### Aim of the task
Report the count of lines holding "round" in the records, with no other words.

Dataset below:

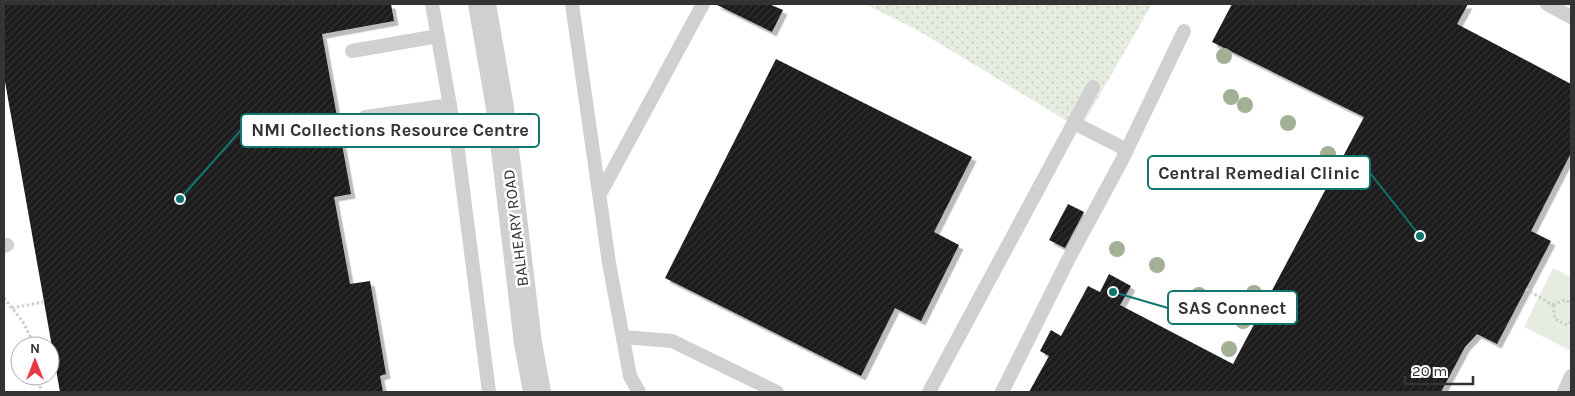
<svg xmlns="http://www.w3.org/2000/svg" width="1575" height="396" font-family="Karla,sans-serif">
	<style>
		.grass { fill: url(#grass-dots) }
		.green { fill: #e6ecdf }
		.building { fill: url(#building-hatch); filter: url(#shadow) }
		.lines { fill: none; stroke-linecap: round; stroke-linejoin: round }
		.path { stroke: #cdcdcd; stroke-width: 3; stroke-dasharray: 2.5 2.5; stroke-linecap: butt }
		.service { stroke: #d0d0d0; stroke-width: 14 }
		.tertiary { stroke: #d0d0d0; stroke-width: 28 }
		.tree { fill: #a2b095 }
		.labels { text-anchor: middle; stroke-width: 5; stroke-linejoin: round; paint-order: stroke }
		.street-label { font-size: 16px; fill: #333; stroke: #fff }
		.leader { fill: none; stroke: #0f766e; stroke-width: 2 }
		.callout-dot { fill: #0f766e; stroke: #fff; stroke-width: 2 }
		.callout { fill: #fff; stroke: #0f766e; stroke-width: 2 }
		.callout-label { font-size: 18px; text-anchor: middle; font-weight: bold; fill: #333 }
	</style>
	<defs>
		<pattern id="grass-dots" width="8" height="8" patternUnits="userSpaceOnUse" patternTransform="scale(1.25)"><rect width="8" height="8" fill="#e6ecdf"/><path d="M2 2h.1M6 6h.1" fill="none" stroke="#c6cbc0" stroke-width="1.8" stroke-linecap="round"/></pattern>
		<pattern id="building-hatch" width="6" height="6" patternUnits="userSpaceOnUse" patternTransform="scale(1.25)"><rect width="6" height="6" fill="#1a1a1a"/><path d="M-1 1l2-2M0 6l6-6M5 7l2-2" fill="none" stroke="#333"/></pattern>
		<filter id="shadow"><feDropShadow dx="4.5" dy="4.5" stdDeviation="0" flood-color="#0004"/></filter>
	</defs>
	<rect width="100%" height="100%" fill="#fff"/>
	<polygon class="grass" points="865,4 1152,4 1080,129 919,31"/>
	<polygon class="green" points="1553,268 1571,277 1571,351 1524,327"/>
	<g class="building">
		<polygon points="4,4 391,4 394,21 322,34 351,194 334,197 350,284 370,281 386,374 380,376 383,392 60,392 4,76"/>
		<polygon points="715,4 769,4 783,10 772,32"/>
		<polygon points="1232,4 1468,4 1457,24 1571,84 1571,153 1531,231 1551,241 1497,344 1477,334 1465,347 1441,392 1029,392 1049,356 1040,351 1051,330 1061,336 1088,286 1100,292 1109,274 1131,286 1120,305 1233,364 1364,117 1212,42"/>
		<polygon points="776,59 972,157 934,232 959,245 921,321 895,308 861,376 665,278"/>
		<polygon points="1068,204 1084,212 1065,248 1049,240"/>
	</g>
	<g class="lines">
		<g class="path">
			<polyline points="1526,289 1553,305"/>
			<polyline points="4,298 23,322 35,346"/>
			<polyline points="1553,305 1555,319 1567,325 1571,322"/>
			<polyline points="1553,305 1565,300 1571,303"/>
			<polyline points="12,308 43,302"/>
			<polyline points="39,376 41,392"/>
		</g>
		<g class="service">
			<polyline points="432,4 458,151 489,392"/>
			<polyline points="572,4 609,263 630,376 639,392"/>
			<polyline points="1547,4 1571,17"/>
			<polyline points="352,51 438,36"/>
			<polyline points="365,117 450,105"/>
			<polyline points="1074,123 1127,150"/>
			<polyline points="600,194 703,4"/>
			<polyline points="4,246 7,245"/>
			<polyline points="623,337 672,341 777,392"/>
			<polyline points="929,392 1093,87"/>
			<polyline points="1002,392 1068,260 1121,162 1184,31"/>
			<polyline points="1564,392 1571,376"/>
		</g>
		<polyline class="tertiary" points="482,4 500,108 528,343 537,392"/>
	</g>
	<g class="tree">
		<circle cx="1224" cy="56" r="8"/>
		<circle cx="1231" cy="97" r="8"/>
		<circle cx="1245" cy="105" r="8"/>
		<circle cx="1288" cy="123" r="8"/>
		<circle cx="1328" cy="154" r="8"/>
		<circle cx="1117" cy="249" r="8"/>
		<circle cx="1157" cy="265" r="8"/>
		<circle cx="1254" cy="293" r="8"/>
		<circle cx="1199" cy="295" r="8"/>
		<circle cx="1243" cy="321" r="8"/>
		<circle cx="1229" cy="349" r="8"/>
	</g>
	<g class="labels">
		<g class="street-label">
			<text transform="translate(515 228) rotate(-97)" y="6">BALHEARY ROAD</text>
		</g>
	</g>
	<path class="leader" d="M180 199L241 130M1420 236L1370 173M1113 292L1168 308"/>
	<g class="callout-dot">
		<circle cx="180" cy="199" r="5"/>
		<circle cx="1420" cy="236" r="5"/>
		<circle cx="1113" cy="292" r="5"/>
	</g>
	<g class="callout">
		<rect x="241" y="114" width="298" height="33" rx="5"/>
		<rect x="1148" y="156" width="222" height="33" rx="5"/>
		<rect x="1168" y="291" width="129" height="33" rx="5"/>
	</g>
	<g class="callout-label">
		<text x="390" y="136">NMI Collections Resource Centre</text>
		<text x="1259" y="179">Central Remedial Clinic</text>
		<text x="1232" y="314">SAS Connect</text>
	</g>
	<rect width="1575" height="396" fill="none" stroke="#333333" stroke-width="10"/>
	<g transform="translate(35 361)"><circle r="24" fill="#ffffff" stroke="#adadad"/>
	<path d="M0-4L9 19L0 12L-9 19Z" fill="#e63946"/>
	<text y="-8" font-size="14" font-weight="bold" text-anchor="middle" fill="#333333">N</text>
	</g>
	<path d="M1405 376v8h68v-8" fill="none" stroke="#333333" stroke-width="2.5"/>
	<text x="1412" y="376" font-size="15" fill="#333333" stroke="#ffffff" stroke-width="4" paint-order="stroke">20 m</text>
</svg>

End of Dataset.

### Solved exercise
3